Revenue recognition: Firm ABC performed client services during September and October 2016 and billed the client for $10,000 on October 8, 2016. Under the cash basis, if ABC did not receive a check-in payment before the year-end, it would have not recorded revenue for the year. According to the accrual basis, ABC recorded these items even though it did not receive payment from the client in the following year.

Expense recognition: Firm ABC bought $600 of office supplies in May 2016 and paid for in June 2016. On a cash basis, ABC recorded the purchase in June, when it paid the bill. Under the accrual basis, ABC recognized the purchase in May as it received the supplier's invoice.

The cash basis is only available for use if a company has no more than $5 million of sales per year (as per the IRS). It is easiest to account for transactions using the cash basis due to no complex accounting transactions such as accruals and deferrals are needed. Also, it is widely used in small businesses; however, the relatively random timing of cash receipts and expenditures means that reported results can vary between unusually high and low profits.

The accrual basis is used by all larger companies, for several reasons. First, its use is required for tax reporting when sales exceed $5 million. Also, a company's financial statements can only be audited if they have been prepared using the accrual basis. In addition, the financial results of a business under the accrual basis are more likely to match revenues and expenses in the same reporting period, so that the true profitability of an organization can be distinguished. However, unless a statement of cash flows is included in the financial statements, this approach does not reveal the ability of a business to generate cash.

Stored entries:
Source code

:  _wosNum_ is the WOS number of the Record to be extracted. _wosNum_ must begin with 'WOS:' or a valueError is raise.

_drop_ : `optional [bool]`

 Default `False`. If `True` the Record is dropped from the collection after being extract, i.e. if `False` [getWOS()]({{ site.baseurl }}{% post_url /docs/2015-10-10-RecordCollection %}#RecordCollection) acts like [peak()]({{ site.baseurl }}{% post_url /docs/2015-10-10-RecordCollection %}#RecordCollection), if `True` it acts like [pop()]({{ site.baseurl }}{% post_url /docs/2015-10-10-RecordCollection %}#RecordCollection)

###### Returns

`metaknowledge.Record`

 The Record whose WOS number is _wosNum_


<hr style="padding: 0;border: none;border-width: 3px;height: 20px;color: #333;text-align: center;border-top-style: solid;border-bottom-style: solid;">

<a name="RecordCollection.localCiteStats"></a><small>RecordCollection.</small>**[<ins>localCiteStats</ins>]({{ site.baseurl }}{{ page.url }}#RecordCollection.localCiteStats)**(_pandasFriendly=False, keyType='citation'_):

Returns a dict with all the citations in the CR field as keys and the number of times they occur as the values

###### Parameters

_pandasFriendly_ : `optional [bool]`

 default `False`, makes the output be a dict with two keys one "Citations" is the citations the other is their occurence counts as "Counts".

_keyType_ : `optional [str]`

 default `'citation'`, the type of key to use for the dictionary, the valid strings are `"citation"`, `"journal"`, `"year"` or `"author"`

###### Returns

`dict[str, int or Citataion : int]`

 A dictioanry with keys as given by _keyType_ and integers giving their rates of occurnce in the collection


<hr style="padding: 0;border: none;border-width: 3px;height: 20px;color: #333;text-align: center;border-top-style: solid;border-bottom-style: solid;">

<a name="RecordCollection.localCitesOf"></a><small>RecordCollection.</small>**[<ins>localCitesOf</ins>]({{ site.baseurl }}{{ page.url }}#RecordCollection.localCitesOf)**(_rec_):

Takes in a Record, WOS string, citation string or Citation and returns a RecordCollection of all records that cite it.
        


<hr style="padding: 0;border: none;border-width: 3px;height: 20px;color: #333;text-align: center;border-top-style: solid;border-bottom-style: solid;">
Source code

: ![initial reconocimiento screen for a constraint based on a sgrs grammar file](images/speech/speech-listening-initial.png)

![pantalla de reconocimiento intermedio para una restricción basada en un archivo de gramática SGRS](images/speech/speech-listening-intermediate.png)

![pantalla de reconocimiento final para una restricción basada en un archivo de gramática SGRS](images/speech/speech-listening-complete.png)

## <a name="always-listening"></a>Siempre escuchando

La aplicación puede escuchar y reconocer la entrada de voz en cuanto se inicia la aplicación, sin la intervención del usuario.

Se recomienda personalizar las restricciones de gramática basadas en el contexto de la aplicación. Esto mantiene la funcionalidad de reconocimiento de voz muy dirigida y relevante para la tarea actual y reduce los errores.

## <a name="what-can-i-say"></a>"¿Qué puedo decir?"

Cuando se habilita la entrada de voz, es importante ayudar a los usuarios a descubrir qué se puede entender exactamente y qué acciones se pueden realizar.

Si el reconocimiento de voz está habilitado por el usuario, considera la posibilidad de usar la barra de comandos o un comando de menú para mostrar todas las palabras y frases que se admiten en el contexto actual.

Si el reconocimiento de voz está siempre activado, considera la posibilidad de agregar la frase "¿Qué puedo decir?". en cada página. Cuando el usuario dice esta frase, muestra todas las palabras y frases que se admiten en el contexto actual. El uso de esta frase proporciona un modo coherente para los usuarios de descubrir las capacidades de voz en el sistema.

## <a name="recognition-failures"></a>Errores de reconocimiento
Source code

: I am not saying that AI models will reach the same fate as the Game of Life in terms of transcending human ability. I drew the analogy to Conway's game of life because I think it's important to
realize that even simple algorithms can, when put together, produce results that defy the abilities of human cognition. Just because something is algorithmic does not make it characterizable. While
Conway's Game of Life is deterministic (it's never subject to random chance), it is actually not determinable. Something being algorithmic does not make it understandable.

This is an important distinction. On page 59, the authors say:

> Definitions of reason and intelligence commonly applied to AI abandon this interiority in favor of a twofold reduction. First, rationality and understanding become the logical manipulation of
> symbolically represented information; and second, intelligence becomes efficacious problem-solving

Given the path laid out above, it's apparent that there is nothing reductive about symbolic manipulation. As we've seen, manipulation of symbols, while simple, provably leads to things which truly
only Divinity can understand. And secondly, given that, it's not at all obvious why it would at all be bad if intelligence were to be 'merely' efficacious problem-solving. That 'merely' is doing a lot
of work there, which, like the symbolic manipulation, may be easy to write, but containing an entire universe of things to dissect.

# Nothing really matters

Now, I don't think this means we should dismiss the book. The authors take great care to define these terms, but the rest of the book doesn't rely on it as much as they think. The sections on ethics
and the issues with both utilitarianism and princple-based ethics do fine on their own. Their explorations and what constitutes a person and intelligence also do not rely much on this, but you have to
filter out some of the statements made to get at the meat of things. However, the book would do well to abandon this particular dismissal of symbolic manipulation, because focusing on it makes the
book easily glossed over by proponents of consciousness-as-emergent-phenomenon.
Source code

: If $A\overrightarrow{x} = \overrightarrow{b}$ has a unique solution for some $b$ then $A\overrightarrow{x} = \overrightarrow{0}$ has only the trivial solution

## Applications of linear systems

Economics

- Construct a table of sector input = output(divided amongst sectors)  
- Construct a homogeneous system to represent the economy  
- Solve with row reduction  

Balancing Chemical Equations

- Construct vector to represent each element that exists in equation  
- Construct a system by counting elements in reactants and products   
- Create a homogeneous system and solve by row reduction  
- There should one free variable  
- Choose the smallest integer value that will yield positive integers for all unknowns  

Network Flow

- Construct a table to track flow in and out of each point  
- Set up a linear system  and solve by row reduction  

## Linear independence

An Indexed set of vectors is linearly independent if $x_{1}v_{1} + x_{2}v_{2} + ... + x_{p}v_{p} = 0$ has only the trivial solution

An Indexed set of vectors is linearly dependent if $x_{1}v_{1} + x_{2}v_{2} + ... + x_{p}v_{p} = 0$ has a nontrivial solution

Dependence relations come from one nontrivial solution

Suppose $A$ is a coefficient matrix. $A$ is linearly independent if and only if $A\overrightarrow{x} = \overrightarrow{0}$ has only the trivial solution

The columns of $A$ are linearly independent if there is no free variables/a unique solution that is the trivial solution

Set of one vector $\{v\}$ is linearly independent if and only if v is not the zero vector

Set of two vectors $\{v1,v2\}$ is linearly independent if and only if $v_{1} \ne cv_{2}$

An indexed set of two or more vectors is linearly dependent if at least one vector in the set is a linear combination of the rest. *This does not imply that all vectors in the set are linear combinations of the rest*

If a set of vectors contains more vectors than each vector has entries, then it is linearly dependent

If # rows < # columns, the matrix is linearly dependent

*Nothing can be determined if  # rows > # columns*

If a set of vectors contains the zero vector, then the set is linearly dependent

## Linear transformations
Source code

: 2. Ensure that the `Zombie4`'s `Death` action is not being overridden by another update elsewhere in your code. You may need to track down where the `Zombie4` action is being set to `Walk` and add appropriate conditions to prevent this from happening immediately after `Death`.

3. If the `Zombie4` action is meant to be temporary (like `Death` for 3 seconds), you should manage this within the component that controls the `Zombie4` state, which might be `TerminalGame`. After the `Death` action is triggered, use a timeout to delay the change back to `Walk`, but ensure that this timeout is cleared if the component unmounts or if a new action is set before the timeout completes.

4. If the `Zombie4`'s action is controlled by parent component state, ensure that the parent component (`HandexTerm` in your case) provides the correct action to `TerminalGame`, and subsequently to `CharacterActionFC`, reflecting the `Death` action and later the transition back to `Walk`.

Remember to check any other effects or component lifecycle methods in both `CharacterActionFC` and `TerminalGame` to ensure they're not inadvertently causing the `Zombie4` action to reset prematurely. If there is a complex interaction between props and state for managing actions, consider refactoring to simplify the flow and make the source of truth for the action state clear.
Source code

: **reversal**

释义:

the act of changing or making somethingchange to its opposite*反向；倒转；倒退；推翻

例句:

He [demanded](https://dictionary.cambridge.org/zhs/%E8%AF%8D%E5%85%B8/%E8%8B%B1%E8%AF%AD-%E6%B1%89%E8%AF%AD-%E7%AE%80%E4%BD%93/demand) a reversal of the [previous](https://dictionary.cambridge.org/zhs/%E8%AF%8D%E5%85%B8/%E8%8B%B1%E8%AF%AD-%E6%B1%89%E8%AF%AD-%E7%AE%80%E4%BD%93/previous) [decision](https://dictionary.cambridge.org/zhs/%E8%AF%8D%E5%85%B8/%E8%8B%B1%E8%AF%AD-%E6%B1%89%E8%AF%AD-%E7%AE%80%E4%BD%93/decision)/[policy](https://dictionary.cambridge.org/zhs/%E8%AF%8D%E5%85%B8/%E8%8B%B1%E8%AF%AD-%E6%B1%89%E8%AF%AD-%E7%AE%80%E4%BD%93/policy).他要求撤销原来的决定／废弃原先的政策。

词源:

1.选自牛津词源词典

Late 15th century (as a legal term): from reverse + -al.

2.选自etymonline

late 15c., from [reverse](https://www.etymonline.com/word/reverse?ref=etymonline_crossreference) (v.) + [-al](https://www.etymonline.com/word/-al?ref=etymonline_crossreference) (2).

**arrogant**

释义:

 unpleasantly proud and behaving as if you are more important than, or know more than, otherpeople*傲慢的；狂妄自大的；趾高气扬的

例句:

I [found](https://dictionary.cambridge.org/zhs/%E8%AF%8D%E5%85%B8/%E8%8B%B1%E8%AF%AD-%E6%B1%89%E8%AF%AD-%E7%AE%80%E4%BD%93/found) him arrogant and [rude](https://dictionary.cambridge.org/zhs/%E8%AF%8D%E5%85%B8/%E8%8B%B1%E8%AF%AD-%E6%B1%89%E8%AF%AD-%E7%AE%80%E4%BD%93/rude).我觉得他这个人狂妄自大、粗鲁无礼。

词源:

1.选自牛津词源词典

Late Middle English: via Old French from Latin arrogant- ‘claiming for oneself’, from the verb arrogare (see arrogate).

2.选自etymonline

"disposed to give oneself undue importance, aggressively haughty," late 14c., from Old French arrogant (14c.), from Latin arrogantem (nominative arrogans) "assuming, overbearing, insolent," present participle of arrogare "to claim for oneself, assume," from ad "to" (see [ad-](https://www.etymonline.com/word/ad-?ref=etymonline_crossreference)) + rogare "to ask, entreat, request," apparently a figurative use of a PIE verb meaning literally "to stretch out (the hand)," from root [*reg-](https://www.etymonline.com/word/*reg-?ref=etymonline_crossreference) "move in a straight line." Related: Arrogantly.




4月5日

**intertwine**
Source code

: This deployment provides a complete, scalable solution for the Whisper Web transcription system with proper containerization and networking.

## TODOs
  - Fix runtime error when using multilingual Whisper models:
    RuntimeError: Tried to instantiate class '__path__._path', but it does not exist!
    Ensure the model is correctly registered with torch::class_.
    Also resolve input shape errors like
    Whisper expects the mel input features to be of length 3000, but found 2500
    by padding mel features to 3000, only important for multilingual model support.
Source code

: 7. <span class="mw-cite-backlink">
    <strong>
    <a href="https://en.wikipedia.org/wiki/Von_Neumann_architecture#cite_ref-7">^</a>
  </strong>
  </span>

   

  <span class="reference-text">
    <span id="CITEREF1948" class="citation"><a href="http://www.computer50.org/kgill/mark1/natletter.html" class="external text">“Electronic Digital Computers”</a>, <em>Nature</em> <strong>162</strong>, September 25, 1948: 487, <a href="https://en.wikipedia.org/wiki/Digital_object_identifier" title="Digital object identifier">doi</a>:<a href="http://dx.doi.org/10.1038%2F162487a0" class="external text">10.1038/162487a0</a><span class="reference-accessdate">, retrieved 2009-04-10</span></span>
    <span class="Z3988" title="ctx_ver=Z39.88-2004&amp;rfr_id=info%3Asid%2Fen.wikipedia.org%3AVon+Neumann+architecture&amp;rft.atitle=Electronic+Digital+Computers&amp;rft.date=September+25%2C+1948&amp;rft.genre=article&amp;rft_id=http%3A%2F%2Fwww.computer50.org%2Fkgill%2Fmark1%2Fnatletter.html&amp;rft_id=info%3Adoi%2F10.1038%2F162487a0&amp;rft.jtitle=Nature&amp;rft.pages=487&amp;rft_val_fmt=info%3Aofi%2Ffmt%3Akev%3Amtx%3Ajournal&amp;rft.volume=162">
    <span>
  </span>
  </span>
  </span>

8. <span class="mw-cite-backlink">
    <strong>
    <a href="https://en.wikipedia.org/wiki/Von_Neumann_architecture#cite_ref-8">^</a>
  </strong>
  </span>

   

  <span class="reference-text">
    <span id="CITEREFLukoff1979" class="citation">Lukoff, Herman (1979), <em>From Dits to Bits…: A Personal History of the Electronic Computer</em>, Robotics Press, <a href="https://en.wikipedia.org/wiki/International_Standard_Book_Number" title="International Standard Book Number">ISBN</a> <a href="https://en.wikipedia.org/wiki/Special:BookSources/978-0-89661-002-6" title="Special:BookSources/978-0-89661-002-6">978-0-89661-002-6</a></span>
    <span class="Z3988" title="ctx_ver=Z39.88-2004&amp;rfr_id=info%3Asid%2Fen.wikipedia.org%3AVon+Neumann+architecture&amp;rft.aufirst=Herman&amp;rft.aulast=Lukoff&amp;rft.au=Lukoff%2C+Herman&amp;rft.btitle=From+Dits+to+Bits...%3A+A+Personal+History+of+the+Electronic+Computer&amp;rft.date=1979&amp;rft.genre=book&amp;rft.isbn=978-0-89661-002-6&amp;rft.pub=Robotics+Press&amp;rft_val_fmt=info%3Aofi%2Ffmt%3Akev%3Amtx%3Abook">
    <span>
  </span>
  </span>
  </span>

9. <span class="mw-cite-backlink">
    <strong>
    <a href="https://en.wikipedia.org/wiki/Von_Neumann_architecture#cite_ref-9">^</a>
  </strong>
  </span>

Exercises:
**a)** In the accounting text, how much did Firm ABC spend on office supplies in May 2016?
**b)** List every reason the accounting text gives for why larger companies use the accrual basis.
**c)** Output the part of the accounting text that opens with the words containing "The cash basis is" and closes with "and low profits.", copied with no changes.

Solutions to each task:
**a)** $600

**b)**
- Its use is required for tax reporting when sales exceed $5 million.
- A company's financial statements can only be audited if they have been prepared using the accrual basis.
- The financial results of a business under the accrual basis are more likely to match revenues and expenses in the same reporting period, so that the true profitability of an organization can be distinguished.

**c)**
The cash basis is only available for use if a company has no more than $5 million of sales per year (as per the IRS). It is easiest to account for transactions using the cash basis due to no complex accounting transactions such as accruals and deferrals are needed. Also, it is widely used in small businesses; however, the relatively random timing of cash receipts and expenditures means that reported results can vary between unusually high and low profits.